Well, this is a surprise. After all these years of avoiding it like the plague, I’m giving World of Warcraft (WoW) a try. I’m still a little in shock about it myself, but I keep reassuring myself that I’m doing the right thing, if for dubious reasons:
- Given my claim to know about MMO design, I should really play WoW at some point
- …and on that note, I have in the past debated WoW’s design having not actually played it. Whilst Raph would understand, having credibility is a good thing
- I’ve lost many good friends to WoW in one form or another, so I’d like to confront their drug face-to-face
- Having played Ultima Online (UO) far too much in the past, fallen hopelessly in love for it, and yet hating it like a passion, I doubt any other MMO could come as close to UO’s darkside for getting me addicted
- …and my experimentations with Guild Wars * has shown that I’m mostly immune these days to MMO addiction
- …as have my playing around and running like the plague from Facebook ‘MMOs’, Runescape and Second Life (SL) (the later two of which I may have to write more about another time) – who would have thought it, UO may have cured me of MMOs!
- I happen to have some free time at the moment, a desire to play an RPG, and a yearning for fantasy landscapes.

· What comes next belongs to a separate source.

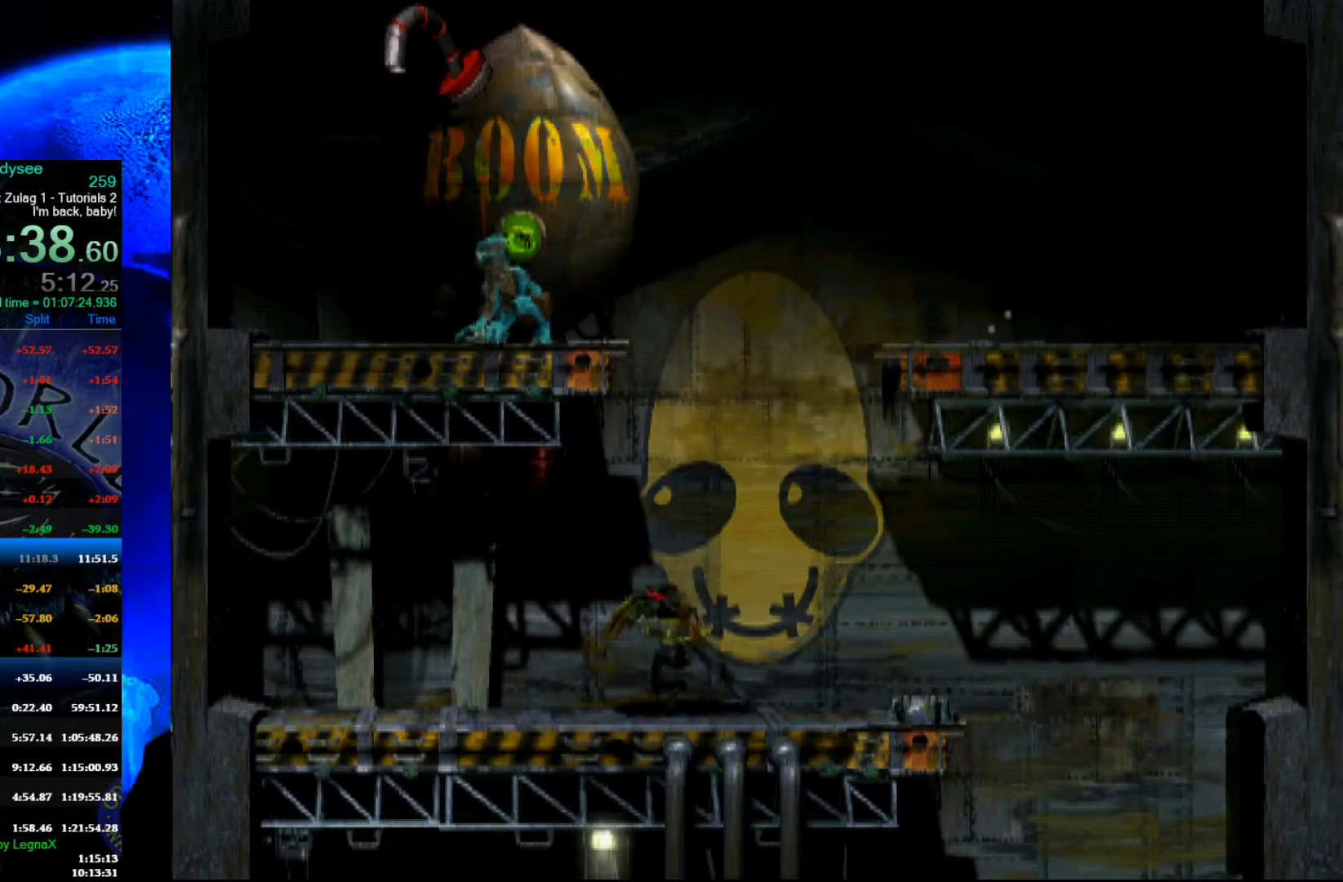
{"buttons": [], "left_stick": "center", "events": []}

And sadly Ultima IX: Ascension has not magically became not-crap with age
- Most importantly, WoW is now free to play! Huzzah!

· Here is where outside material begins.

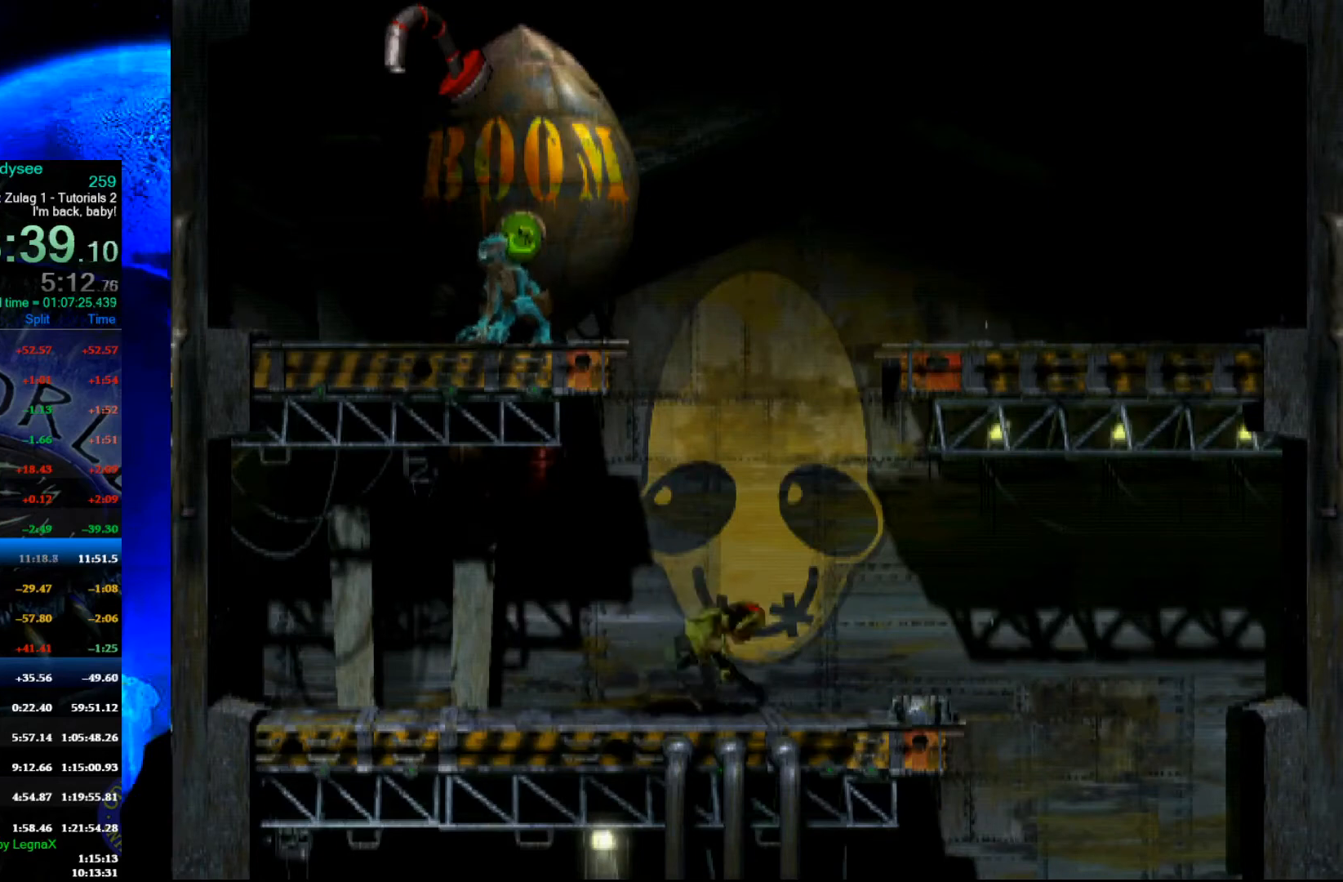
{"buttons": [], "left_stick": "center", "events": []}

Since I claim to be playing WoW for academic purposes and not at all for personal enjoyment (oh no, of course not, whatever would give you that idea? Good heavens!), I’m going to be blogging my thoughts as I play through WoW’s free trial content. As previously mentioned, I think I’ve a pretty good idea about WoW, so I’ll be seeing how it compares to my impression of it, to the other MMOs I have played (UO, SL, Runescape, Guild Wars and various Facebook things), and what I know of product and game design.

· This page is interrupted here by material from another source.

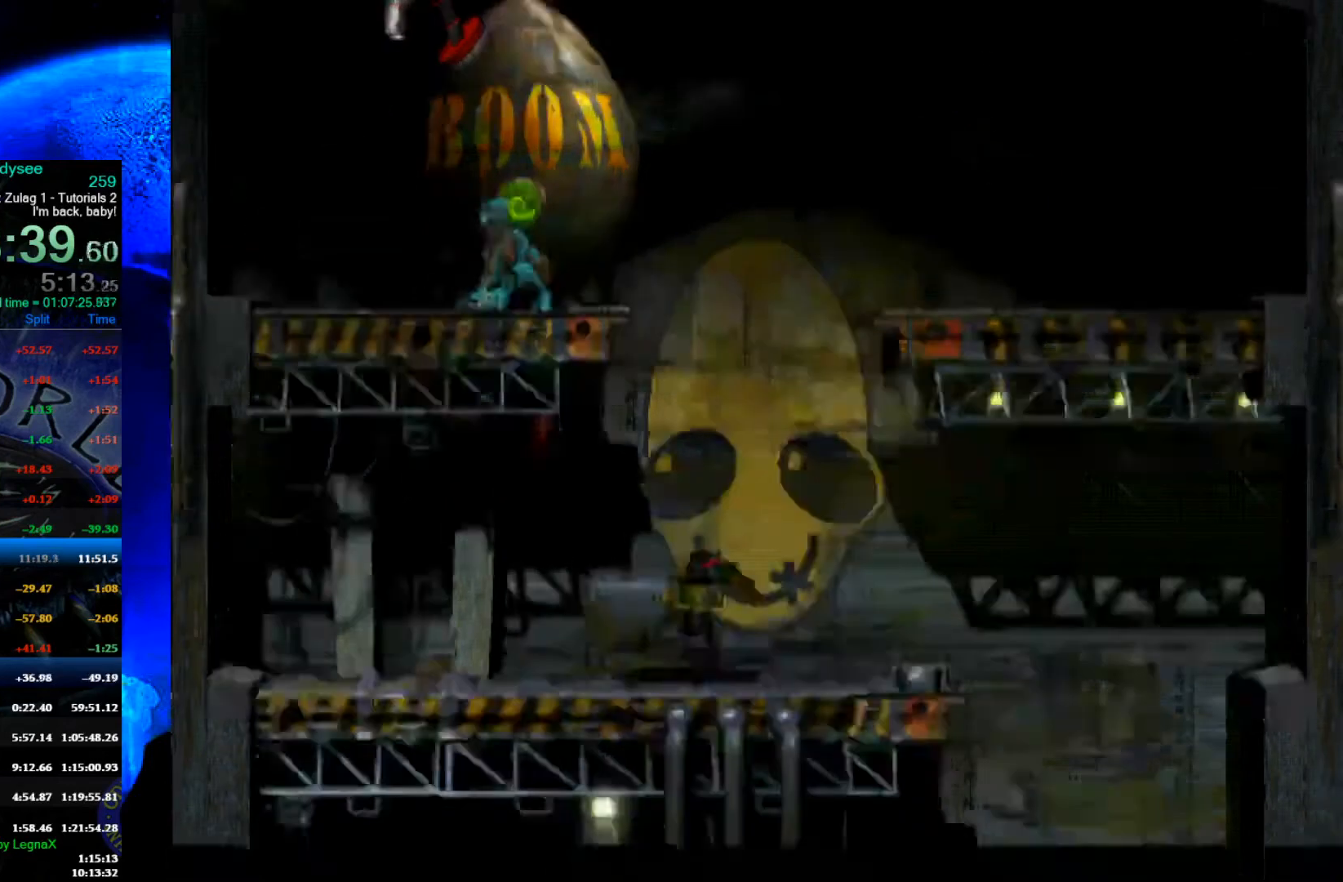
{"buttons": [], "left_stick": "center", "events": []}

WoW is currently trundling along installing itself in the background, but already I’ve noticed a few things:
Firstly, the WoW main website is pretty and has a good overview on what it feels like to play the game, but it is lacking in real figures and in-depth content. As a total geek and life-long roleplayer, I’m comfortable with hearing of “+2 epic kingslayers”, so I felt a little dumbed down to. I suppose this is good for getting more casual players involved, though! After digging around the site for a while, I found that I could no longer see the “Play for free!” link, which was a pain.
Once I had the link back, signing up was gloriously painless. I wish most games had a sign-up this straightforward. Few basic bits of details later, and I’ve downloaded the installer and received a welcome email explaining that I’ll need the details I just entered to log onto the game. There’s also a handy link to the free account limitations, which seemed fairly standard.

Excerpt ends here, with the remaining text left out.